Apart from fear and habit, why are you willing to work this out? It is unworkoutable. You know that.
_Posted via Mobile Device_


----------



## Clinging (May 14, 2011)

I do know that but when you love someone and for as long as I have, it is hard to let go.


----------



## SadieBrown (Mar 16, 2011)

Clinging said:


> Been married 31 years. Husband is insecure, has some narssistic tendancies, always needs his ego stroked, can't handle stress very well. He has had affairs in the past


Personally if it were me I would say goodbye and good riddance.

You said in you other post that you love him . . .buy why do you love him. From your description he doesn't sound very lovable and sounds as if he was a difficult person to live with. I think you could probably do better. 
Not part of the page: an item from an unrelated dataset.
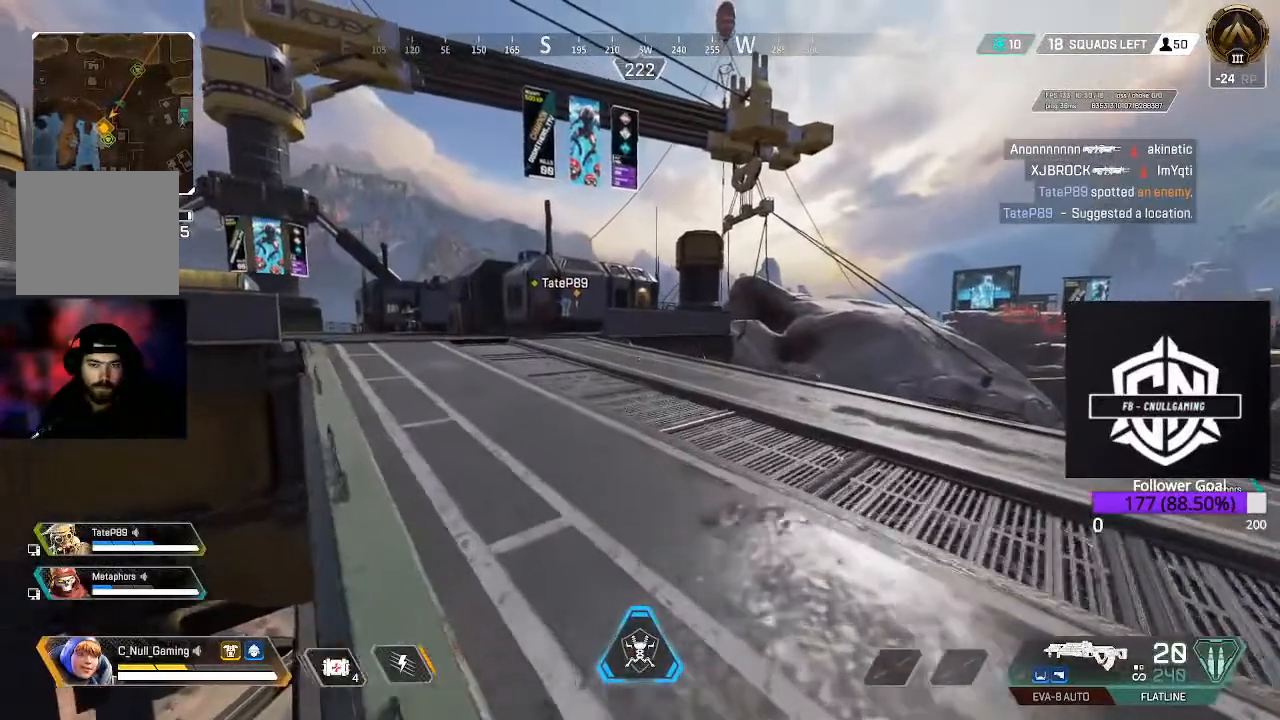
{"dt_ms": 500, "buttons": ["L3"], "left_stick": "up", "right_stick": "center", "events": [[283, "right_stick", "left"], [450, "right_stick", "center"], [467, "L3", "down"]]}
Have you considered counseling for yourself? One thing is sure, you can't make him stay if he doesn't want to. So I would advise you to work on yourself and your own happiness. 

Do you have children or other family members for support? If not you may want to check out some local support groups. Start getting involved in activities that you enjoy and start building a life for yourself.


----------



## Clinging (May 14, 2011)

Thanks for your advice. I'm not sure I could do better. I'm over 50 and most men over 50 want younger woman not "older" . I justify staying married to him as I can understand why he does what he does. Our marriage is good when it is good. Right now we are not in a good place and I am probably getting close to the end of my rope. I don't want to do marriage counselling because I feel he needs individual counselling more but he refuses to go, thinks he can work things out on his own. I don't think he can.
I am trying to be extra nice to him, I let him know I love him but after than I'm not sure what else I can do. My children are older and have their own lives and I haven't really told any of my good friends what is happening so basically no I have no support system at the present, hence reading and posting on this forum.


----------



## sisters359 (Apr 9, 2009)

Have you built your own life--friends, activities, job, etc? That, and counseling for yourself, would be good places to start. Being over 50 isn't really an issue unless you simply cannot face being alone--and even then, if you have a very good friend or relative to live with, it can be ok. I left my ex at 50--and I wasn't expecting anyone to come along suddenly, so I made all my decisions assuming I'd be alone the rest of my life. I know I can live with a sister or friend, or even later, my kids might need a place to call home for a spell--but I imagined being on my own, and I made myself look for the good in that, and it became an exciting opportunity. Now if I could just make it happen! (haha, long story, but we--me, kids, ex--are in one house due to him falling apart and having no one, I mean NO ONE he could turn to, in this part of the country; but I was on my own and then with kids 50% of the time last year for several months).

Living alone does not mean "lonely," unless you let yourself think that. So if fear is the only thing keeping you in this relationship, maybe counseling will help you find the courage to move on. It is so nice, I can tell you, not sharing your life with someone who takes you down much more than they lift you up! 

What will you do if he finally decides he really wants to be with someone else? If you plan to leave first, you won't be left--you'll have done the hard work of facing the future w/o him.

And you never know what the future holds; you could meet someone. Just plan for being alone, and if that changes, fine. But if you learn to love being on your own and to build a happy, busy life for yourself, it could be so much nicer than tolerating what you have for the rest of your life.


----------